Perhaps the broker knew what Hamze wanted because he had been in the same position in a not-too-distant past. The migrant and the broker often overlap in the transregional economy of mobility that links Sudan to Lebanon. Migrant agencies in Khartoum operate as intergenerational family businesses that often employ younger relatives, many of whom later migrate. Migrant returnees who have become brokers make a business out of their own and others’ mobility. Migrants and migrant brokers alike use mobility as a survival mechanism in a transregional economy where mobility is precarious for some and profitable for others and where a person can be a peasant in Sudan and a domestic worker in Lebanon at the same time. The migration of labor is also integrated with the circulation of other cross-border trade. Migrants who cross the borders between Sudan and South Sudan or northern Sudan into Libya report traveling on trucks carrying agrarian produce as well as smuggled goods.
Migration is a labor that never ends and continues after one returns home. The economy of migration reproduces itself through cycles of returning and leaving again. Studying the returns of migrants with both their debts and remittances in tow can illuminate why, despite the risks involved, people continue to migrate. Migration takes a lifetime, and it can take lives, but the labor of migration also produces life. The debts, remittances and affective relations that migrants carry with them back home long outlive the transit time of migration.

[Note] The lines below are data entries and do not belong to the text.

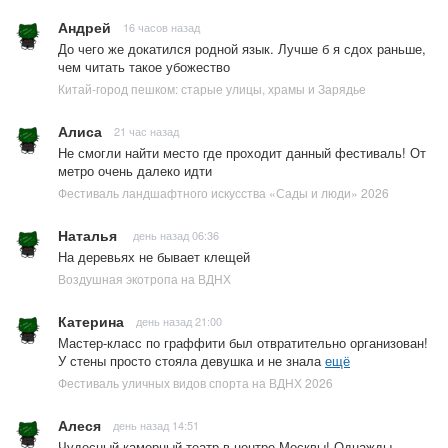
Андрей
16 часов назад
До чего же докатился родной язык. Лучше б я сдох раньше,
чем читать такое убожество
Китай-город пешком: старые улицы, храмы и Зарядье
Алиса
21 час назад
Не смогли найти место где проходит данный фестиваль! От
метро очень далеко идти
Фестиваль ландшафтного искусства «Сады и люди» 2026
Наталья
день назад 06:36
На деревьях не бывает клещей
Воздушная экотропа на ВДНХ
Катерина
день назад 21:00
Мастер-класс по граффити был отвратительно организован!
У стены просто стояла девушка и не знала
ещё
Фестиваль уличных видов спорта на ВДНХ 2026
Алеся
день назад 14:51
Чудесный камерный театр в центре Москвы! Однажды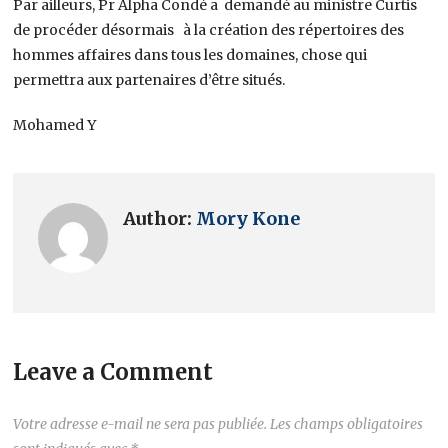
Par ailleurs, Pr Alpha Condé a demandé au ministre Curtis
de procéder désormais à la création des répertoires des
hommes affaires dans tous les domaines, chose qui
permettra aux partenaires d’être situés.
Mohamed Y
Author:
Mory Kone
Leave a Comment
Votre adresse e-mail ne sera pas publiée.
Les champs obligatoires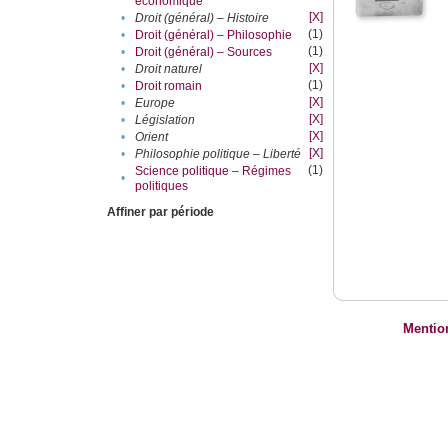
économique
[X]
•
Droit (général) – Histoire
(1)
•
Droit (général) – Philosophie
(1)
•
Droit (général) – Sources
[X]
•
Droit naturel
(1)
•
Droit romain
[X]
•
Europe
[X]
•
Législation
[X]
•
Orient
[X]
•
Philosophie politique – Liberté
(1)
Science politique – Régimes
•
politiques
Affiner par période
Mentio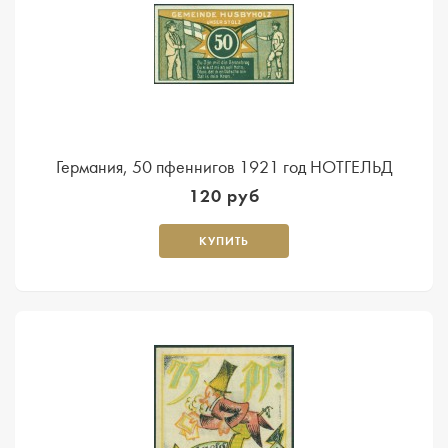
Германия, 50 пфеннигов 1921 год НОТГЕЛЬД
120 руб
КУПИТЬ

Gathering with friends in Khartoum the night before his departure for Saudi Arabia, Hamze expressed a longing for the life and relations he had built in Beirut. “I don’t understand why people are returning to Sudan now, the situation here is very bad,” Hamze said. “I shouldn’t have left Lebanon. I was happy there, what was I thinking? There are no jobs here, Khartoum is shit, and our farm is poor. All the guys who left Beirut, none of them stayed [here] in Sudan. There is nothing here. It was a good life in Beirut.”
[Anna Simone Reumert is a PhD candidate in sociocultural anthropology at Columbia University.]
 The interviews for this article were conducted in Lebanon and Sudan in 2020, 2021 and 2022, as part of my doctoral dissertation research project. I met Hamze in Beirut in the fall of 2020, where he, alongside other Sudanese migrant workers, was organizing a sit-in in front of the Sudanese embassy. I met him again in Khartoum in August 2021, where I interviewed him and other returnees who agreed to participate in my research project. I have changed his name to ensure his safety and privacy.